Don't make it to complicated. Simplify for the bosses.

I am simplifying it for the bosses believe me. The primary thing I report for them are 1) which variables are significant and 2) which have the most importance [aka impact]. That is a ranking from high to low. I have used 3 different approaches which I have found recommended:

1) Odds ratio [values below 1 I use the equation 1/or which effectively generates an absolute value].

2) Highest Wald values

3) A standardized coefficient [one of many that exist, its the only one SAS generates].

My problem is that the rankings are somewhat different from highest to lowest depending on which you use. And I have found no consensus on which generates the better results.

I am not sure what you mean by this. Treat one predictor as categorical [dummy coding so you would have 3 dummies] and the rest as linear predictors. Then see if the three dummies are significant?

"You could run one factor at a time as a factor variable with 4 levels (and all the others as linear effects). If the 4 levels are on a line then it is fine with the regression model."

Only 4 of my predictors actually are significant at the .05 level.

You have likert data (4 points in this case). Formally the non-linearity assumption does not apply to ordinal data. But if you treating the ordinal variables as continuous (that is using the odds ratio with them rather then creating a series of dummy variables) do you have to test linearity for them regardless of this? The likert scale variables might be ordinal, but you are treating them as if continuous (I think our likert data is continuous in that its reasonable to assume the difference between each point is the same even although formally it is not continuous in nature. This is commonly done although some disagree).
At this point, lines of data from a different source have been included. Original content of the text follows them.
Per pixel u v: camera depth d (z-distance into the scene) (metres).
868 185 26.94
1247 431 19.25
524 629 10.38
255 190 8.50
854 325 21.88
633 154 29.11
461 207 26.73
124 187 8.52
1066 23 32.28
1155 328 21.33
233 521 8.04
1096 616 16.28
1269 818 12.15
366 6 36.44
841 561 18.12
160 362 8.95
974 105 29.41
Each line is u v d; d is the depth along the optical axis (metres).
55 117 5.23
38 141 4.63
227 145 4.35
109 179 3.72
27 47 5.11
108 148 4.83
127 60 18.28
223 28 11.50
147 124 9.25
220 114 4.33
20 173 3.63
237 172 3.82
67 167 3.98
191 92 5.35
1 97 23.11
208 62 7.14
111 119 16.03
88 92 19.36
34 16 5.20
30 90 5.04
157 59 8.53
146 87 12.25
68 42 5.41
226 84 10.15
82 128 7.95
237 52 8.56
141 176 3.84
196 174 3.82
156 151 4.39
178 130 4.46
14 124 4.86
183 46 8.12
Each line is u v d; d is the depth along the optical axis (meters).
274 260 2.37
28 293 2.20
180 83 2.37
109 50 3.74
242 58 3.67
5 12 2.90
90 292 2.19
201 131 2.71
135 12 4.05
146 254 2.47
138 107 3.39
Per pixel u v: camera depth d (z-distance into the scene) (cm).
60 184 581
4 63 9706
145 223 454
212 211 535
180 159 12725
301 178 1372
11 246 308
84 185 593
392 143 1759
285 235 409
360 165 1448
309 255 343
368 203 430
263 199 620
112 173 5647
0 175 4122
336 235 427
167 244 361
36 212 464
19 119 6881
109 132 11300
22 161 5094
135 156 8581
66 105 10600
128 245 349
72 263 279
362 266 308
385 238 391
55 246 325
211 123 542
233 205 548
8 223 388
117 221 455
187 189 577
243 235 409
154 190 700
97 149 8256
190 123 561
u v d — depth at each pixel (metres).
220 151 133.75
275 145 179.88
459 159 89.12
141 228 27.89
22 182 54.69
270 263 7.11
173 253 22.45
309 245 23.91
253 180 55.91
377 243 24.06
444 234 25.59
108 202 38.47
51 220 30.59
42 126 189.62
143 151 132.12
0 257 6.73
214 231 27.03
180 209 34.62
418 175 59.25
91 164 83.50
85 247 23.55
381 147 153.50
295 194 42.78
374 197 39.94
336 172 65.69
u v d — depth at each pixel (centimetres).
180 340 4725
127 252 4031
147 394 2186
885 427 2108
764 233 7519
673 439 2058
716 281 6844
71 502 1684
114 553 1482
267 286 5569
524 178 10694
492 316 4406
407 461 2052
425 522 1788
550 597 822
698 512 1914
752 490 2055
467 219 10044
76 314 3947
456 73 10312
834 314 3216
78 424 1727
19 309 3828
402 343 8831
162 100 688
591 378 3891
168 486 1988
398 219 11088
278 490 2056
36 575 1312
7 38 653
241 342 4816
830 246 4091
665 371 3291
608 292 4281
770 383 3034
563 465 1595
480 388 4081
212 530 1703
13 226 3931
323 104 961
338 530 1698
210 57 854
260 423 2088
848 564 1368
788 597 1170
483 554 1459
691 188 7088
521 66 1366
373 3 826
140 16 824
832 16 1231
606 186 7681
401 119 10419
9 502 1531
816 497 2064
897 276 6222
While I am asking many question, if you have ordinal variables and you assume they have to be tested for non-linearity (I used box Tidwell) what do you do to determine their importance if they are non-linear? Four of my variables turned out to be non-linear (although 2 came close to passing the Box Tidwell). I am not sure how to determine their relative importance to other variables if they are non-linear.

Splines or loess don't help because you can't use those to compare to other predictor variables in terms of their impact on the predictor.